The National Housing Federation has launched a data tool today which will enable its members to understand how representative their workforces are of the communities they serve.
Housing associations will be able to input the nine protective characteristics of their workforce and leadership – including their race, gender identity, and religion - and compare it to the characteristics of the populations in their stock locations. Using this data, social landlords will then be able to develop evidence-based plans to ensure their staff reflect their communities.
This is the next stage in the NHF’s broader equality, diversity and inclusion (EDI) work which launched last year to address the lack of diversity within the sector.

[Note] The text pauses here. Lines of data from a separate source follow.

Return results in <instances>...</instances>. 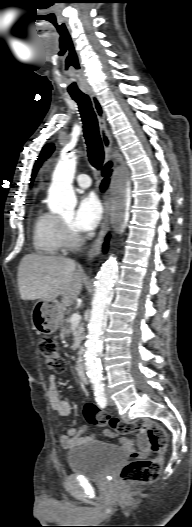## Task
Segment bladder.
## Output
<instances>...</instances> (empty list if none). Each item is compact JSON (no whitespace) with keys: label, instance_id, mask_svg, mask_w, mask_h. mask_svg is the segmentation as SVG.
<instances>
[{"label":"bladder","instance_id":"obj_1","mask_svg":"<svg viewBox=\"0 0 192 527\" xmlns=\"http://www.w3.org/2000/svg\"><path fill=\"white\" fill-rule=\"evenodd\" d=\"M127 458L125 451L115 445L91 441L69 454L71 471L89 480L104 479Z\"/></svg>","mask_w":192,"mask_h":527}]
</instances>
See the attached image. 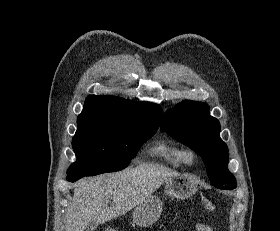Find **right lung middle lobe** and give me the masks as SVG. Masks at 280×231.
Segmentation results:
<instances>
[{"instance_id":"right-lung-middle-lobe-1","label":"right lung middle lobe","mask_w":280,"mask_h":231,"mask_svg":"<svg viewBox=\"0 0 280 231\" xmlns=\"http://www.w3.org/2000/svg\"><path fill=\"white\" fill-rule=\"evenodd\" d=\"M72 140L76 162L67 174L92 176L126 168L158 128L112 118L77 120Z\"/></svg>"}]
</instances>
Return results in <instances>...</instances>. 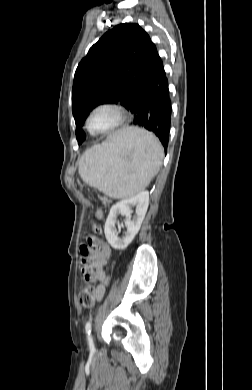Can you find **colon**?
Masks as SVG:
<instances>
[{
    "mask_svg": "<svg viewBox=\"0 0 252 390\" xmlns=\"http://www.w3.org/2000/svg\"><path fill=\"white\" fill-rule=\"evenodd\" d=\"M103 217V212L98 209L95 212V220L100 221ZM93 230L95 233H101V227L98 223H95L93 225ZM85 262V261H83ZM82 273L85 276V278L88 280L90 277V271L86 268V263L82 267ZM96 299L95 290L91 285H87L86 287L82 288L79 293V300L82 306L84 307H92L94 305Z\"/></svg>",
    "mask_w": 252,
    "mask_h": 390,
    "instance_id": "obj_1",
    "label": "colon"
}]
</instances>
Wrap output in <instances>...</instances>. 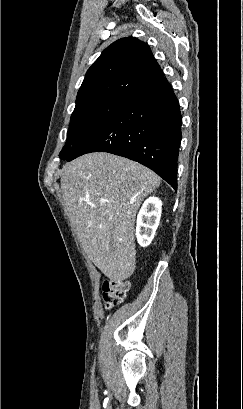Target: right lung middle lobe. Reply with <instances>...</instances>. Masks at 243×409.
Masks as SVG:
<instances>
[{"label": "right lung middle lobe", "instance_id": "obj_1", "mask_svg": "<svg viewBox=\"0 0 243 409\" xmlns=\"http://www.w3.org/2000/svg\"><path fill=\"white\" fill-rule=\"evenodd\" d=\"M124 100L105 98L77 103L71 115L67 142L59 157L66 159L76 147L108 121Z\"/></svg>", "mask_w": 243, "mask_h": 409}]
</instances>
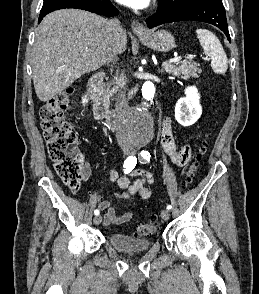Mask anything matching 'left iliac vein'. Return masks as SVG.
Masks as SVG:
<instances>
[{"instance_id": "1", "label": "left iliac vein", "mask_w": 259, "mask_h": 294, "mask_svg": "<svg viewBox=\"0 0 259 294\" xmlns=\"http://www.w3.org/2000/svg\"><path fill=\"white\" fill-rule=\"evenodd\" d=\"M170 213L168 209H163L161 211V217L163 220L167 221L169 219Z\"/></svg>"}]
</instances>
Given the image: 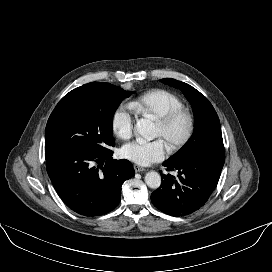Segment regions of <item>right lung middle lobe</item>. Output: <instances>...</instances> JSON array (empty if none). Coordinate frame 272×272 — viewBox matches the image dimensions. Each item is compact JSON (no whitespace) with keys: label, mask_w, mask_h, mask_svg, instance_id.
<instances>
[{"label":"right lung middle lobe","mask_w":272,"mask_h":272,"mask_svg":"<svg viewBox=\"0 0 272 272\" xmlns=\"http://www.w3.org/2000/svg\"><path fill=\"white\" fill-rule=\"evenodd\" d=\"M89 99L54 109L45 132V159L71 151L97 154L115 146L113 115L130 96L118 86L105 82L88 83Z\"/></svg>","instance_id":"1"}]
</instances>
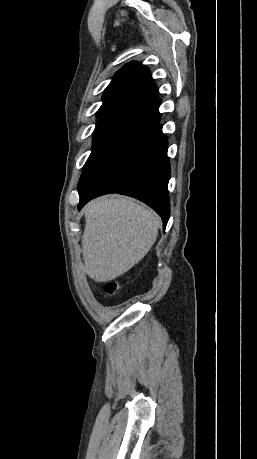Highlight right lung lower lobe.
I'll return each instance as SVG.
<instances>
[{
    "label": "right lung lower lobe",
    "instance_id": "1",
    "mask_svg": "<svg viewBox=\"0 0 257 459\" xmlns=\"http://www.w3.org/2000/svg\"><path fill=\"white\" fill-rule=\"evenodd\" d=\"M159 105L160 101L127 119L107 147L83 169L78 184L79 210L97 196L123 194L153 208L165 229L170 216V165Z\"/></svg>",
    "mask_w": 257,
    "mask_h": 459
}]
</instances>
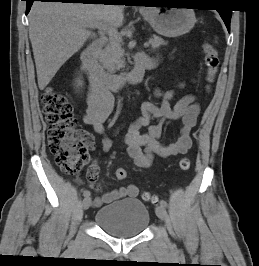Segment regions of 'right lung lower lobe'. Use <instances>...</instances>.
<instances>
[{"instance_id": "obj_1", "label": "right lung lower lobe", "mask_w": 259, "mask_h": 266, "mask_svg": "<svg viewBox=\"0 0 259 266\" xmlns=\"http://www.w3.org/2000/svg\"><path fill=\"white\" fill-rule=\"evenodd\" d=\"M27 2L26 7V15L30 11L31 5L34 1H42V2H62V3H84V4H107L110 1H123V0H24ZM126 5V4H125Z\"/></svg>"}]
</instances>
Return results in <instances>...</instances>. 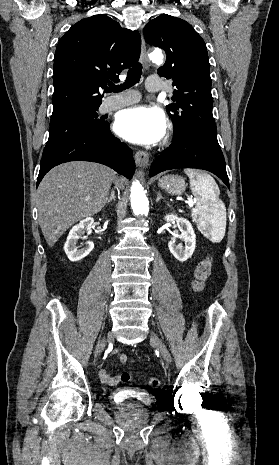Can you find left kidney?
<instances>
[{"mask_svg":"<svg viewBox=\"0 0 279 465\" xmlns=\"http://www.w3.org/2000/svg\"><path fill=\"white\" fill-rule=\"evenodd\" d=\"M165 220L167 222H176V225L181 232L179 239L184 242L185 246L183 247V243L177 245L175 240H171L168 243V247L170 252L178 261L184 262L189 259L195 251L196 235L193 227L187 219L178 217L174 214L166 215Z\"/></svg>","mask_w":279,"mask_h":465,"instance_id":"left-kidney-1","label":"left kidney"}]
</instances>
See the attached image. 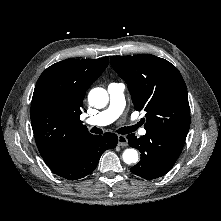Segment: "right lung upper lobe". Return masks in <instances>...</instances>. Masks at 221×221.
Instances as JSON below:
<instances>
[{
  "mask_svg": "<svg viewBox=\"0 0 221 221\" xmlns=\"http://www.w3.org/2000/svg\"><path fill=\"white\" fill-rule=\"evenodd\" d=\"M107 66L108 57L66 59L39 77L30 116L38 150L46 163L54 162L91 135L80 121L81 107L87 89Z\"/></svg>",
  "mask_w": 221,
  "mask_h": 221,
  "instance_id": "1",
  "label": "right lung upper lobe"
}]
</instances>
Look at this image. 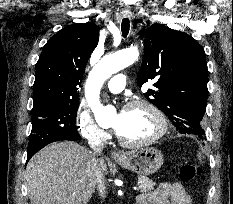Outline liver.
I'll return each instance as SVG.
<instances>
[{
  "label": "liver",
  "instance_id": "liver-1",
  "mask_svg": "<svg viewBox=\"0 0 233 204\" xmlns=\"http://www.w3.org/2000/svg\"><path fill=\"white\" fill-rule=\"evenodd\" d=\"M107 171L104 159L73 141L54 142L29 161L26 169L31 204H87L95 191L94 167Z\"/></svg>",
  "mask_w": 233,
  "mask_h": 204
}]
</instances>
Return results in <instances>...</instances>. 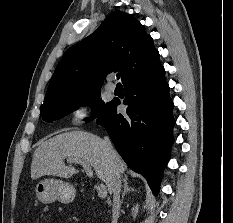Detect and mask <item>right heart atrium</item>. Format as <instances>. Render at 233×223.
<instances>
[{"mask_svg":"<svg viewBox=\"0 0 233 223\" xmlns=\"http://www.w3.org/2000/svg\"><path fill=\"white\" fill-rule=\"evenodd\" d=\"M93 111V103L90 100H83L79 102L71 115V124L80 125L89 121Z\"/></svg>","mask_w":233,"mask_h":223,"instance_id":"right-heart-atrium-1","label":"right heart atrium"}]
</instances>
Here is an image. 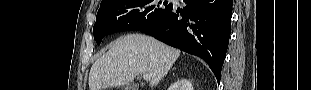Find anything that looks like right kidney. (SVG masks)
I'll return each instance as SVG.
<instances>
[{
  "instance_id": "right-kidney-1",
  "label": "right kidney",
  "mask_w": 311,
  "mask_h": 90,
  "mask_svg": "<svg viewBox=\"0 0 311 90\" xmlns=\"http://www.w3.org/2000/svg\"><path fill=\"white\" fill-rule=\"evenodd\" d=\"M176 88L181 90H193L192 84L188 80H181L177 82Z\"/></svg>"
}]
</instances>
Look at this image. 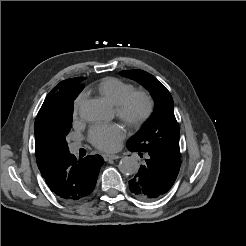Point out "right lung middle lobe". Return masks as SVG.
Listing matches in <instances>:
<instances>
[{
  "label": "right lung middle lobe",
  "mask_w": 246,
  "mask_h": 246,
  "mask_svg": "<svg viewBox=\"0 0 246 246\" xmlns=\"http://www.w3.org/2000/svg\"><path fill=\"white\" fill-rule=\"evenodd\" d=\"M78 94L79 92L68 94L61 100L53 120L54 138L58 145L63 148L66 154L69 153L66 137L71 129L73 118V102Z\"/></svg>",
  "instance_id": "obj_1"
}]
</instances>
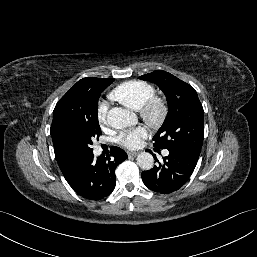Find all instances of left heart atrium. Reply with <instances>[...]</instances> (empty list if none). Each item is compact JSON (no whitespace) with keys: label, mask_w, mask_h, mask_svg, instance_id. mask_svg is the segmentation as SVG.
<instances>
[{"label":"left heart atrium","mask_w":257,"mask_h":257,"mask_svg":"<svg viewBox=\"0 0 257 257\" xmlns=\"http://www.w3.org/2000/svg\"><path fill=\"white\" fill-rule=\"evenodd\" d=\"M147 137V130L143 126L123 131L117 137V142L130 149L137 148L144 138Z\"/></svg>","instance_id":"1"}]
</instances>
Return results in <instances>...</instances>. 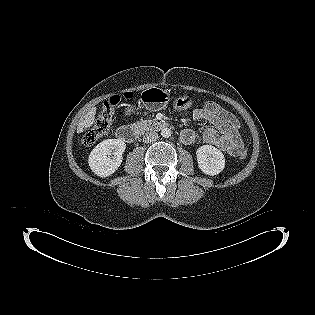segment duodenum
<instances>
[{
  "mask_svg": "<svg viewBox=\"0 0 315 315\" xmlns=\"http://www.w3.org/2000/svg\"><path fill=\"white\" fill-rule=\"evenodd\" d=\"M168 127L169 124L163 121H147L137 126H121L116 130V136L121 141L132 143L142 131L162 130Z\"/></svg>",
  "mask_w": 315,
  "mask_h": 315,
  "instance_id": "1",
  "label": "duodenum"
}]
</instances>
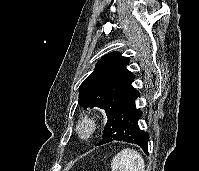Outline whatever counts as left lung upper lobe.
Segmentation results:
<instances>
[{"instance_id": "1", "label": "left lung upper lobe", "mask_w": 199, "mask_h": 171, "mask_svg": "<svg viewBox=\"0 0 199 171\" xmlns=\"http://www.w3.org/2000/svg\"><path fill=\"white\" fill-rule=\"evenodd\" d=\"M128 64L129 59L119 52L104 55L80 85L79 105L102 108L109 117L136 90L131 86L134 74L126 69Z\"/></svg>"}]
</instances>
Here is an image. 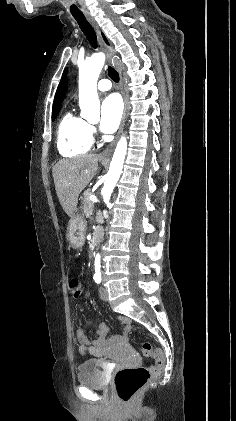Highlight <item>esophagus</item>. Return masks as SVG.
Segmentation results:
<instances>
[{
	"label": "esophagus",
	"instance_id": "obj_1",
	"mask_svg": "<svg viewBox=\"0 0 236 421\" xmlns=\"http://www.w3.org/2000/svg\"><path fill=\"white\" fill-rule=\"evenodd\" d=\"M86 18L90 22V24L92 25L94 30L96 31L99 44H100L101 48L106 51L108 60L110 62H113L114 59H115V56H116L114 49L112 48V46H108L105 43V41L103 40L98 23L92 17H90L88 15L86 16ZM119 73H120V91H121V94H122V97H123V102H124L123 116H122V120H121L119 130H118L117 135L115 136L114 140L98 156L99 160H103V161H108L110 159V156L112 155V152L115 148V145H116V143L119 139V136L121 135V133L123 131V127H124L125 119H126L127 100H126V95H125L124 87H123L124 81H123V78H122V73L121 72H119Z\"/></svg>",
	"mask_w": 236,
	"mask_h": 421
}]
</instances>
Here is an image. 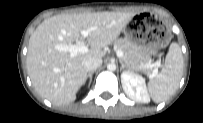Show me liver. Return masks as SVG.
I'll list each match as a JSON object with an SVG mask.
<instances>
[{
	"label": "liver",
	"mask_w": 203,
	"mask_h": 123,
	"mask_svg": "<svg viewBox=\"0 0 203 123\" xmlns=\"http://www.w3.org/2000/svg\"><path fill=\"white\" fill-rule=\"evenodd\" d=\"M136 12H95L61 14L44 20L29 39L27 72L36 92L54 105H65L76 99V93L86 82L84 62L105 56V48L117 40ZM91 27L87 37L82 30ZM90 45L87 53L74 57L59 51V44Z\"/></svg>",
	"instance_id": "6515ba94"
}]
</instances>
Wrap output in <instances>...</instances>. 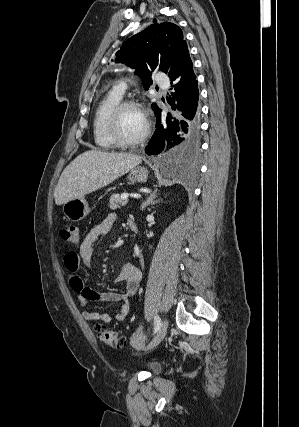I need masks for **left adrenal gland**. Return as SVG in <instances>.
<instances>
[{
	"label": "left adrenal gland",
	"mask_w": 299,
	"mask_h": 427,
	"mask_svg": "<svg viewBox=\"0 0 299 427\" xmlns=\"http://www.w3.org/2000/svg\"><path fill=\"white\" fill-rule=\"evenodd\" d=\"M156 193H157V189L156 190H154L151 194H150V196L147 198V200L145 201V202H143L142 203V205H141V210H144V208H146L148 205H150V204H155V203H157V202H160V200H156L155 201V198H156Z\"/></svg>",
	"instance_id": "a2214340"
}]
</instances>
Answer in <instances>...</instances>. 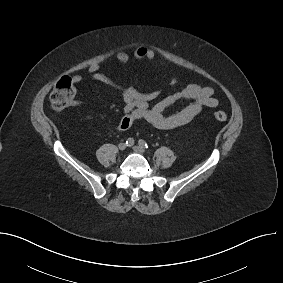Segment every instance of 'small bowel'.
<instances>
[{
    "label": "small bowel",
    "instance_id": "1",
    "mask_svg": "<svg viewBox=\"0 0 283 283\" xmlns=\"http://www.w3.org/2000/svg\"><path fill=\"white\" fill-rule=\"evenodd\" d=\"M131 57L137 60H146L164 68V63L158 58L156 52L144 46L134 48L131 54L125 51H120L116 54V60L123 65L127 64ZM88 72L92 80L100 82L120 93L124 102V115L119 121L117 129L121 132L130 129L137 120H145L158 129L177 128L189 123L204 108H214L219 103L214 97L213 88L199 84H189L161 101L151 104V101L160 94V89L141 93L133 87L119 85L102 73L98 64L90 65ZM83 79L81 75L72 77L75 83H80ZM165 81L170 87H175L178 83L177 78L169 74H165ZM182 99L191 100V102L175 113L164 114V111L169 106ZM75 104H79V101H76Z\"/></svg>",
    "mask_w": 283,
    "mask_h": 283
}]
</instances>
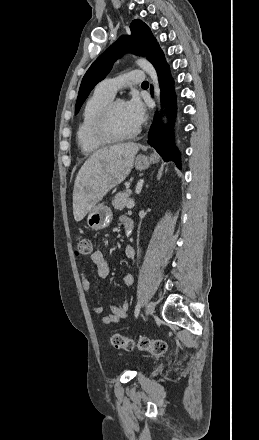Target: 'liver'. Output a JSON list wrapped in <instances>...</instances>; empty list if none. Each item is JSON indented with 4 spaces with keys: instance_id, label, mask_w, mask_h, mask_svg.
Here are the masks:
<instances>
[{
    "instance_id": "obj_1",
    "label": "liver",
    "mask_w": 259,
    "mask_h": 440,
    "mask_svg": "<svg viewBox=\"0 0 259 440\" xmlns=\"http://www.w3.org/2000/svg\"><path fill=\"white\" fill-rule=\"evenodd\" d=\"M137 143H124L94 152L79 170L73 190V215L81 221L116 185L129 175L140 149Z\"/></svg>"
}]
</instances>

The data tool follows an insight report released in November 2020 which sought to establish how equal, diverse and inclusive the social housing sector is.
While current data shows that, for instance, just 7% of board members from the top 50 housing associations were BAME individuals, overall it found that there was limited data available on all nine protective characteristics across the sector’s workforce.
Kate Henderson, Chief Executive of the National Housing Federation, said: “This tool is a critical next step in ensuring that the NHF’s equality, diversity and inclusion work instigates real change and helps housing associations truly represent their communities.
“Our members are committed to reflecting the diversity of the communities in which they operate. But until now, the sector hasn’t had the tools to truly understand how representative social housing landlords really are. Now, housing associations will be able to use this data tool to see clearly where they are not representative and make targeted plans to address any shortcomings.
“This will certainly require our sector to have a very honest conversation with itself, but this is a great opportunity for us to show leadership and demonstrate our commitment to creating a workforce that reflects the communities we serve. I would urge all housing associations to make the most of it.”